In November 2011, Lucas Papademos’s coalition government—including PASOK, ND and the far-right Popular Orthodox Rally—authorised police entry into a public university, at Thessaloniki, for the first time since 1982.

The abolition of the 1982 law was demanded by the United States. Among the huge haul of diplomatic cables published by WikiLeaks in 2010 was one from Daniel V. Speckhard, the former US ambassador in Athens. Calling for its scrapping, Speckhard described the law as “nothing more than a legal cover for hoodlums to wreak destruction with impunity”.

Syriza is duplicitous. Its 36 deputies voted against the new university legislation, but its new leader, Stefanos Kasselakis—a former trader at Goldman Sachs in the US as well as the owner of several shipping companies—has been a long-time advocate of private universities operating in Greece.

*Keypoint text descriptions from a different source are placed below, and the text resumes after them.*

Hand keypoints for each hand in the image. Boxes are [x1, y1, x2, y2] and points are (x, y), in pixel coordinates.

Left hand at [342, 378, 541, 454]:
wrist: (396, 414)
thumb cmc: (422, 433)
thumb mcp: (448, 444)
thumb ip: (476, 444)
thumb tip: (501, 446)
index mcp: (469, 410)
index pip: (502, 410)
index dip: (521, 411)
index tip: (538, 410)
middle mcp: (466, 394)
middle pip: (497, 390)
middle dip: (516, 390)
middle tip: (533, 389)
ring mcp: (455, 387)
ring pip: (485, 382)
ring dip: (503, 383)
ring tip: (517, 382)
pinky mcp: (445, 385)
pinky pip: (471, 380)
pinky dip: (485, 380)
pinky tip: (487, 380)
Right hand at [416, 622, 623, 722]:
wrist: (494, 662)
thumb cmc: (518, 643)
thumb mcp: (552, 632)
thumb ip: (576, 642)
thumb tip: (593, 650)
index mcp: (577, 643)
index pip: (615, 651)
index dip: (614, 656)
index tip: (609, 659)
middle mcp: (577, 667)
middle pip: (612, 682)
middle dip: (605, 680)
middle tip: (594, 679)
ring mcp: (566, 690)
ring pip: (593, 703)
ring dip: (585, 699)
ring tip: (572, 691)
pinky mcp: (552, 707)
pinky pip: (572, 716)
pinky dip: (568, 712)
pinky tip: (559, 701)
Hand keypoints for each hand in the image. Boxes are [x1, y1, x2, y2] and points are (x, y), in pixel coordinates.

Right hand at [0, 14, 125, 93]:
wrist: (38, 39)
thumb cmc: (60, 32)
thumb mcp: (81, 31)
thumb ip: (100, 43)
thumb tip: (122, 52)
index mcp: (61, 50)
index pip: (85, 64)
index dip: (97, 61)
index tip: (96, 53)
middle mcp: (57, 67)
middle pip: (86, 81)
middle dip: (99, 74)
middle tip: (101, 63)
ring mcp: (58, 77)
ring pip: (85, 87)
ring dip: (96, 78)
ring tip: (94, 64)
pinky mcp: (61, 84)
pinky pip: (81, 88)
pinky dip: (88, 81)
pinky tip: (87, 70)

Kasselakis wrote a series of anti-working-class screeds for the right-wing Greek-American National Herald newspaper between 2007 and 2015. In 2007, he expressed support for the attempts of Karamanlis to establish private universities. These proposals were also shelved in the face of massive student opposition.

Stefanos Kasselakis, newly elected leader of main opposition party Syriza, speaks to supporters outside the party's headquarters in Athens, Greece, September 25, 2023. [AP Photo/Yorgos Karahalis]

Attacking PASOK for opposing the measures after having initially supported them, Kasselakis wrote, “If [PASOK] had the political courage to support the change, with which [it] initially agreed, students would still have been beaten up by the riot police, but at least the state of education would have been radically challenged and would have changed.”